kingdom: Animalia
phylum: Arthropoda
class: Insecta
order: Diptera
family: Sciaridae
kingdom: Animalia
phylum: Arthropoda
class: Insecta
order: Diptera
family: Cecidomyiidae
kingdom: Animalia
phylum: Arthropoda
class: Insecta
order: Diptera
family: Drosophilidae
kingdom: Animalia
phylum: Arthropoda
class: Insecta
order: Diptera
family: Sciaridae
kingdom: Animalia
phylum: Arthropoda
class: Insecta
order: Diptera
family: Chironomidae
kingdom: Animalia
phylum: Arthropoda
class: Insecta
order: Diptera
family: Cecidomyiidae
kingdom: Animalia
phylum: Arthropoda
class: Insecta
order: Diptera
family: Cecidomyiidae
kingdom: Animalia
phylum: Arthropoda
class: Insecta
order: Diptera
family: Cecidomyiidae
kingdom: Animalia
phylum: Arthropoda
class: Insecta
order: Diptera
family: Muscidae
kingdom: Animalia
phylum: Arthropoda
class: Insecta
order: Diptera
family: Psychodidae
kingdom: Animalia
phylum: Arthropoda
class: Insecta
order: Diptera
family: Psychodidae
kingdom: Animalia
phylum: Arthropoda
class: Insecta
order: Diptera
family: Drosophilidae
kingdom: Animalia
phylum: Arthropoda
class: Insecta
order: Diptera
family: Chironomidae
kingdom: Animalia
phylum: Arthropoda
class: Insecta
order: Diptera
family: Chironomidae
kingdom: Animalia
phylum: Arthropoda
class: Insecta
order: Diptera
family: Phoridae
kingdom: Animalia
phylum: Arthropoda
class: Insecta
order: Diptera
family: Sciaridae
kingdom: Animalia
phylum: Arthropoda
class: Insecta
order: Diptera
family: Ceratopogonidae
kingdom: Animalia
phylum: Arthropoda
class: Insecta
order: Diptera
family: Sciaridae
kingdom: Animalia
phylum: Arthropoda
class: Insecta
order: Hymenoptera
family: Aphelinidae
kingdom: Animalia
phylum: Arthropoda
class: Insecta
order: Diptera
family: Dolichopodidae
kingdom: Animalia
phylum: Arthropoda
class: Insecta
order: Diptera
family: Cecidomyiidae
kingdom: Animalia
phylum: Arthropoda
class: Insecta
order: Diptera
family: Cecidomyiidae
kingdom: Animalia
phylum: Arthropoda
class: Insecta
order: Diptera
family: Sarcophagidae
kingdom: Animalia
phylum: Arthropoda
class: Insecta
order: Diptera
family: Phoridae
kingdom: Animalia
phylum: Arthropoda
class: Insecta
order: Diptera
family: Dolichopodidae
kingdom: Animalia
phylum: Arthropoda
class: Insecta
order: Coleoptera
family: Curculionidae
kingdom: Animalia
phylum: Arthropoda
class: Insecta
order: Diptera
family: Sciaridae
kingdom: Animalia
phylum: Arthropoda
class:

※

> Exercise description: Put the data lines into a Markdown table with the columns Row and Data line. Begin with the first line of the data, stop after the line that contains "order: Coleoptera", number each row, and leave out blank lines.

> Correct answer:
| Row | Data line |
|---|---|
| 1 | kingdom: Animalia |
| 2 | phylum: Arthropoda |
| 3 | class: Insecta |
| 4 | order: Diptera |
| 5 | family: Sciaridae |
| 6 | kingdom: Animalia |
| 7 | phylum: Arthropoda |
| 8 | class: Insecta |
| 9 | order: Diptera |
| 10 | family: Cecidomyiidae |
| 11 | kingdom: Animalia |
| 12 | phylum: Arthropoda |
| 13 | class: Insecta |
| 14 | order: Diptera |
| 15 | family: Drosophilidae |
| 16 | kingdom: Animalia |
| 17 | phylum: Arthropoda |
| 18 | class: Insecta |
| 19 | order: Diptera |
| 20 | family: Sciaridae |
| 21 | kingdom: Animalia |
| 22 | phylum: Arthropoda |
| 23 | class: Insecta |
| 24 | order: Diptera |
| 25 | family: Chironomidae |
| 26 | kingdom: Animalia |
| 27 | phylum: Arthropoda |
| 28 | class: Insecta |
| 29 | order: Diptera |
| 30 | family: Cecidomyiidae |
| 31 | kingdom: Animalia |
| 32 | phylum: Arthropoda |
| 33 | class: Insecta |
| 34 | order: Diptera |
| 35 | family: Cecidomyiidae |
| 36 | kingdom: Animalia |
| 37 | phylum: Arthropoda |
| 38 | class: Insecta |
| 39 | order: Diptera |
| 40 | family: Cecidomyiidae |
| 41 | kingdom: Animalia |
| 42 | phylum: Arthropoda |
| 43 | class: Insecta |
| 44 | order: Diptera |
| 45 | family: Muscidae |
| 46 | kingdom: Animalia |
| 47 | phylum: Arthropoda |
| 48 | class: Insecta |
| 49 | order: Diptera |
| 50 | family: Psychodidae |
| 51 | kingdom: Animalia |
| 52 | phylum: Arthropoda |
| 53 | class: Insecta |
| 54 | order: Diptera |
| 55 | family: Psychodidae |
| 56 | kingdom: Animalia |
| 57 | phylum: Arthropoda |
| 58 | class: Insecta |
| 59 | order: Diptera |
| 60 | family: Drosophilidae |
| 61 | kingdom: Animalia |
| 62 | phylum: Arthropoda |
| 63 | class: Insecta |
| 64 | order: Diptera |
| 65 | family: Chironomidae |
| 66 | kingdom: Animalia |
| 67 | phylum: Arthropoda |
| 68 | class: Insecta |
| 69 | order: Diptera |
| 70 | family: Chironomidae |
| 71 | kingdom: Animalia |
| 72 | phylum: Arthropoda |
| 73 | class: Insecta |
| 74 | order: Diptera |
| 75 | family: Phoridae |
| 76 | kingdom: Animalia |
| 77 | phylum: Arthropoda |
| 78 | class: Insecta |
| 79 | order: Diptera |
| 80 | family: Sciaridae |
| 81 | kingdom: Animalia |
| 82 | phylum: Arthropoda |
| 83 | class: Insecta |
| 84 | order: Diptera |
| 85 | family: Ceratopogonidae |
| 86 | kingdom: Animalia |
| 87 | phylum: Arthropoda |
| 88 | class: Insecta |
| 89 | order: Diptera |
| 90 | family: Sciaridae |
| 91 | kingdom: Animalia |
| 92 | phylum: Arthropoda |
| 93 | class: Insecta |
| 94 | order: Hymenoptera |
| 95 | family: Aphelinidae |
| 96 | kingdom: Animalia |
| 97 | phylum: Arthropoda |
| 98 | class: Insecta |
| 99 | order: Diptera |
| 100 | family: Dolichopodidae |
| 101 | kingdom: Animalia |
| 102 | phylum: Arthropoda |
| 103 | class: Insecta |
| 104 | order: Diptera |
| 105 | family: Cecidomyiidae |
| 106 | kingdom: Animalia |
| 107 | phylum: Arthropoda |
| 108 | class: Insecta |
| 109 | order: Diptera |
| 110 | family: Cecidomyiidae |
| 111 | kingdom: Animalia |
| 112 | phylum: Arthropoda |
| 113 | class: Insecta |
| 114 | order: Diptera |
| 115 | family: Sarcophagidae |
| 116 | kingdom: Animalia |
| 117 | phylum: Arthropoda |
| 118 | class: Insecta |
| 119 | order: Diptera |
| 120 | family: Phoridae |
| 121 | kingdom: Animalia |
| 122 | phylum: Arthropoda |
| 123 | class: Insecta |
| 124 | order: Diptera |
| 125 | family: Dolichopodidae |
| 126 | kingdom: Animalia |
| 127 | phylum: Arthropoda |
| 128 | class: Insecta |
| 129 | order: Coleoptera |